Allen heads an investment company called Vulcan Capital and is also a majority shareholder in U.S. cable operator Charter Communications (CHTR.O).

Allen and Vulcan Spectrum were on a list of scores of potential bidders who filed applications ahead of a December 3 FCC deadline. The list was made available on the FCC's Web site late on Tuesday.

The auction applicants also included, as expected, Internet leader Google Inc (GOOG.O) and U.S. wireless providers AT&T Inc (T.N) and Verizon Wireless, a joint venture of Verizon Communications Inc (VZ.N) and Vodafone Group Plc (VOD.L). Also listed was Qualcomm Inc (QCOM.O).

A Reuters search of the documents did not turn up any application by EchoStar Communications Corp (DISH.O). There was speculation earlier this month that the satellite television operator might apply to enter the auction. Representatives of EchoStar could not be reached for comment.

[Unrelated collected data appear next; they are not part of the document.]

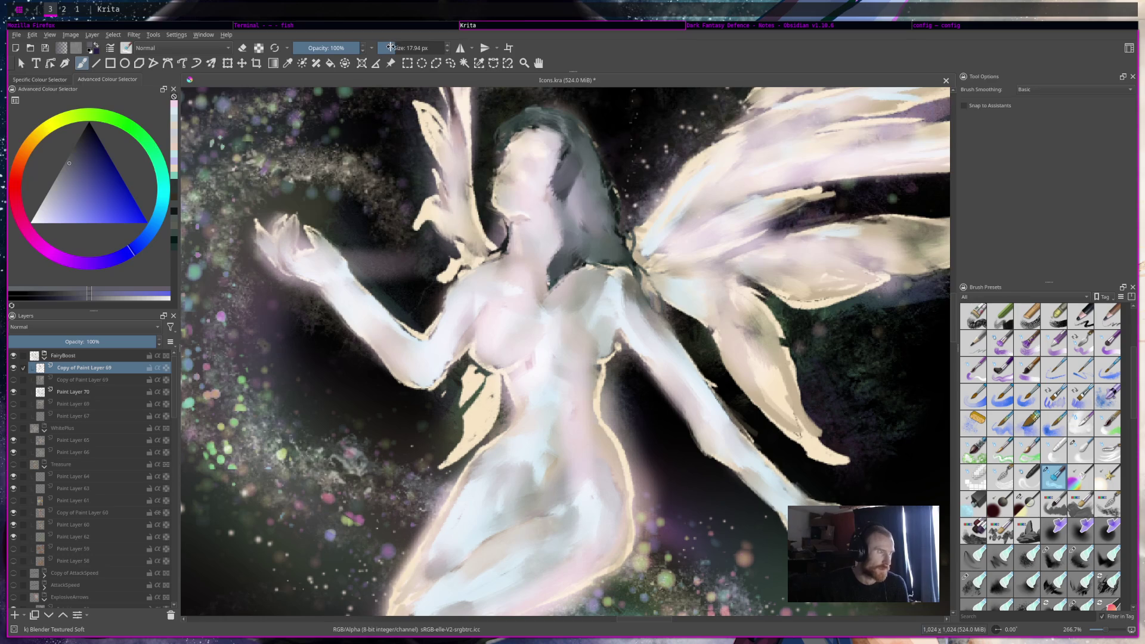
pyautogui.click(390, 47)
pyautogui.click(557, 183)
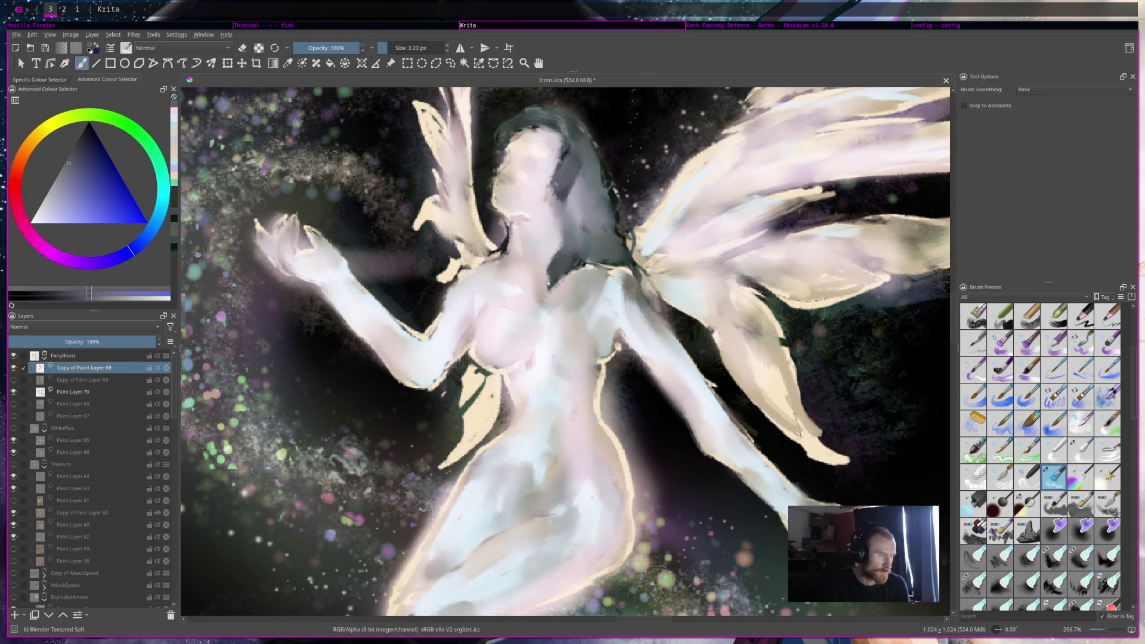
pyautogui.click(397, 45)
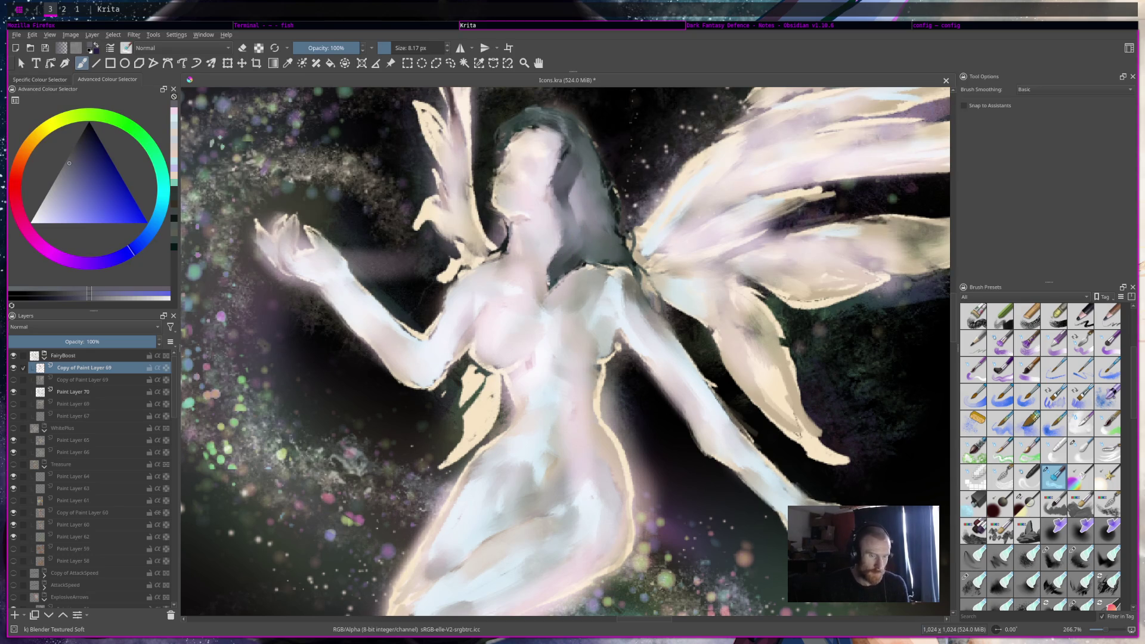
# Switch to the Rake Wet brush at about 11 px and paint lighter grey over the hair beside the face
pyautogui.click(1000, 558)
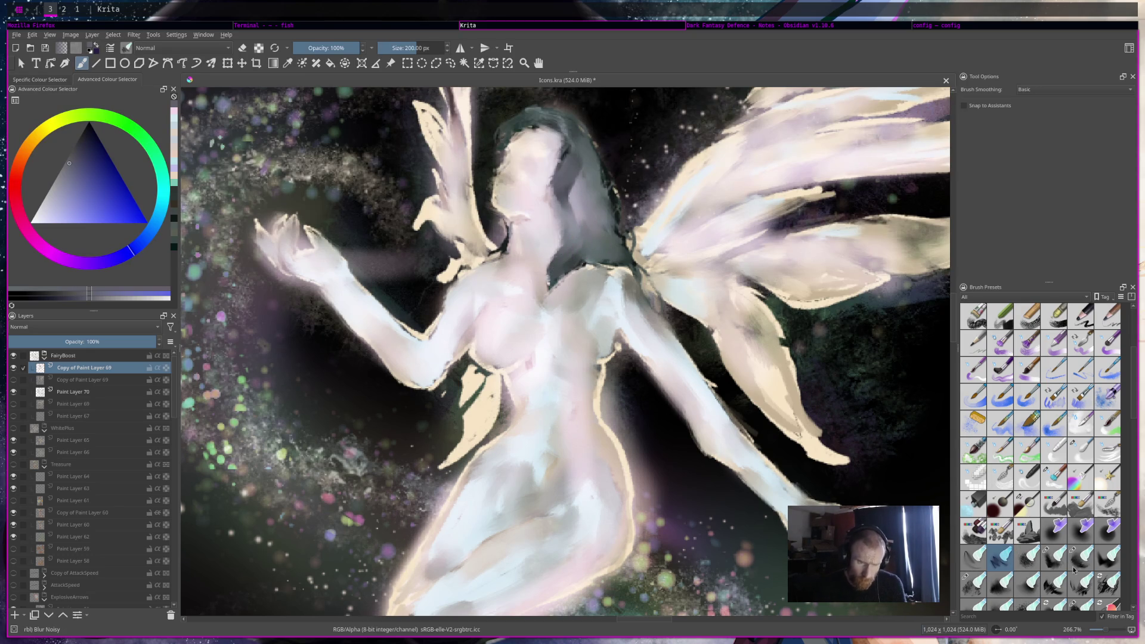
pyautogui.click(1080, 583)
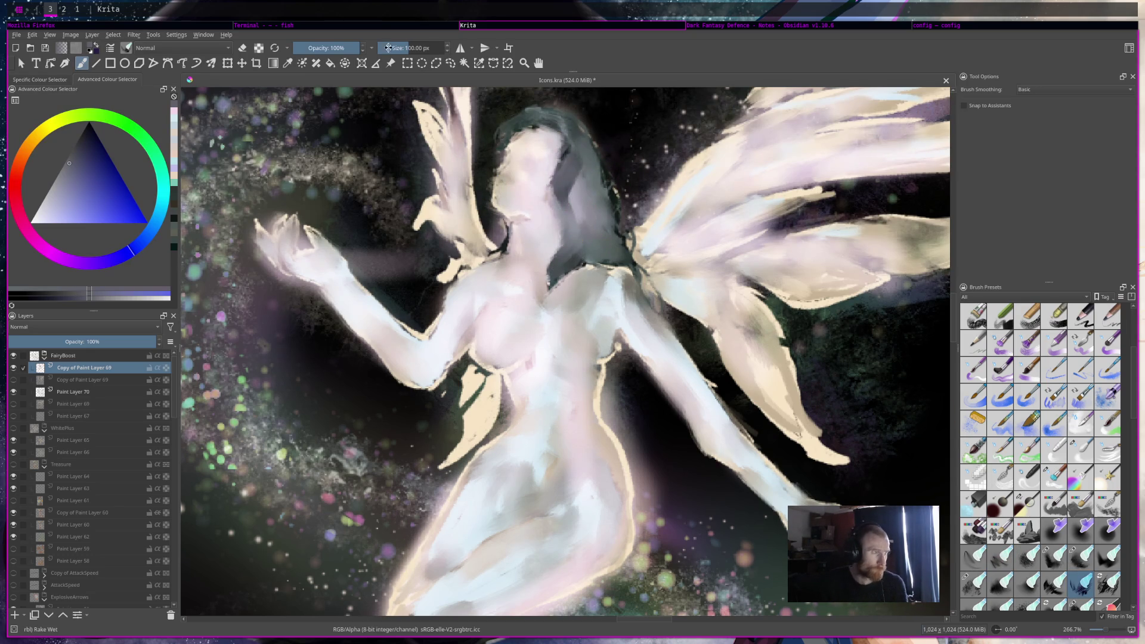
pyautogui.keyDown('shift'); pyautogui.moveTo(451, 87); pyautogui.dragTo(436, 72); pyautogui.keyUp('shift')
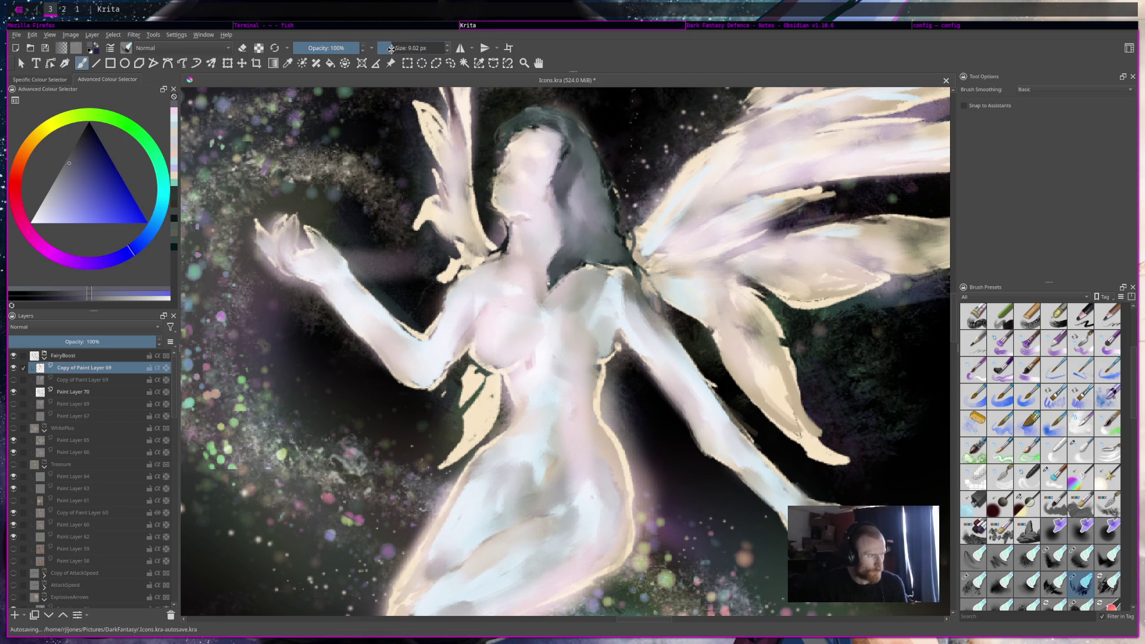
pyautogui.keyDown('shift'); pyautogui.moveTo(561, 173); pyautogui.dragTo(581, 178); pyautogui.keyUp('shift')
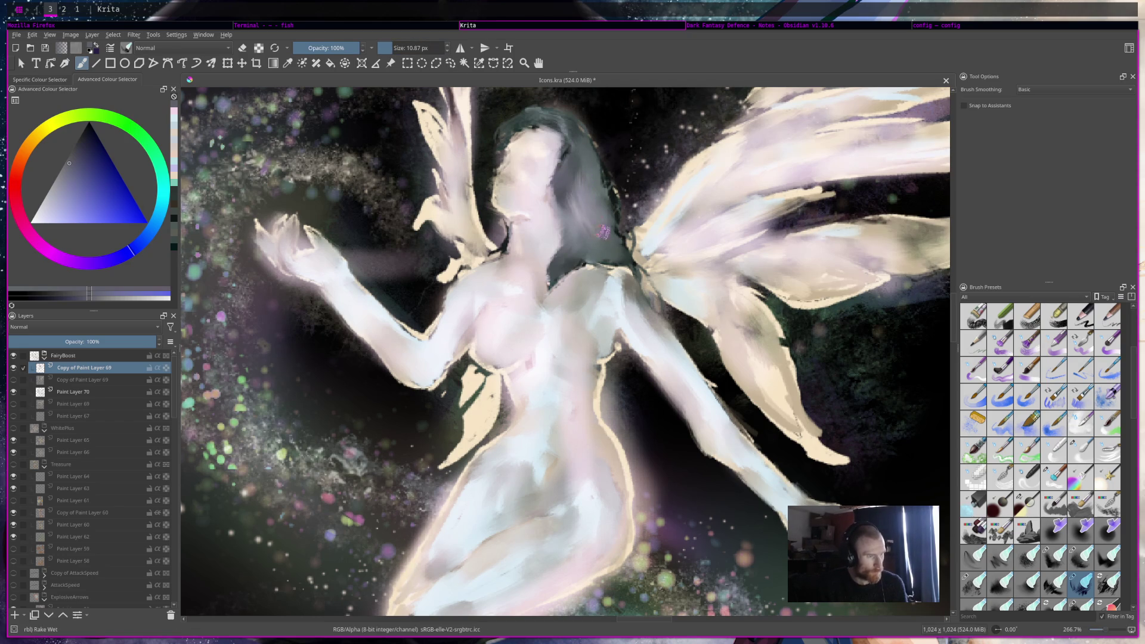
pyautogui.moveTo(577, 225)
pyautogui.mouseDown()
pyautogui.moveTo(625, 251)
pyautogui.moveTo(569, 172)
pyautogui.moveTo(554, 189)
pyautogui.moveTo(583, 227)
pyautogui.mouseUp()
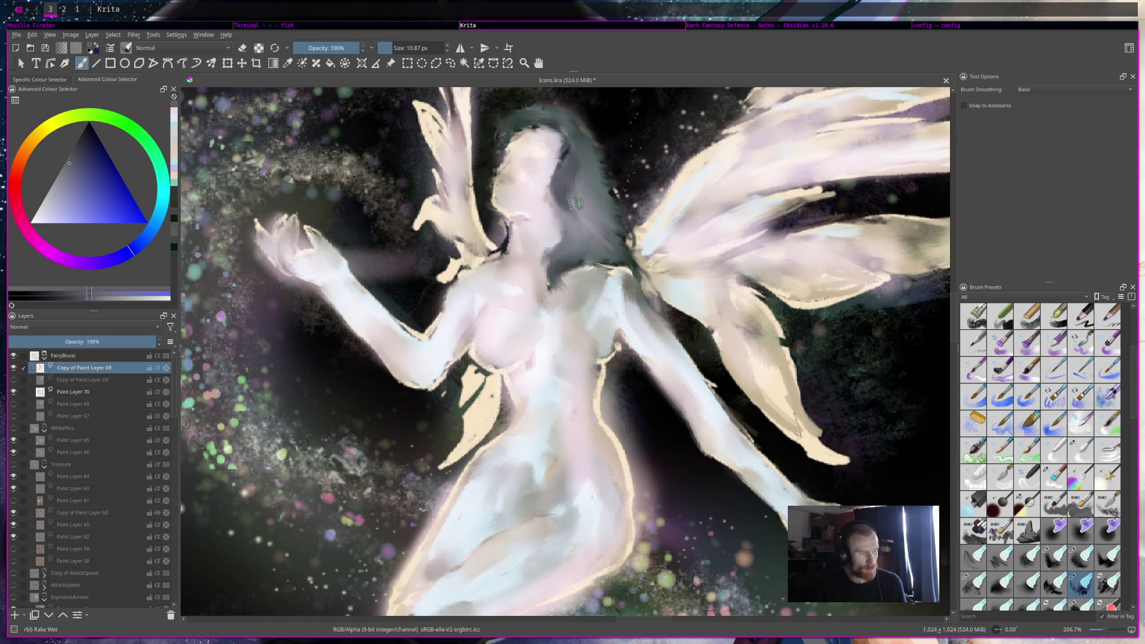
pyautogui.scroll(-5, 575, 204)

The FCC-run wireless auction is expected to take several weeks, with the spectrum to be auctioned off in several blocks.

The radio waves are being returned by broadcasters as they move from analog to digital signals early in 2009. The signals can go long distances and penetrate thick walls.

The auction is seen as a last opportunity for a new player to enter the wireless market. Google and other Silicon Valley leaders see the wireless spectrum as a way to create more open competition for mobile services and devices than those available on existing networks.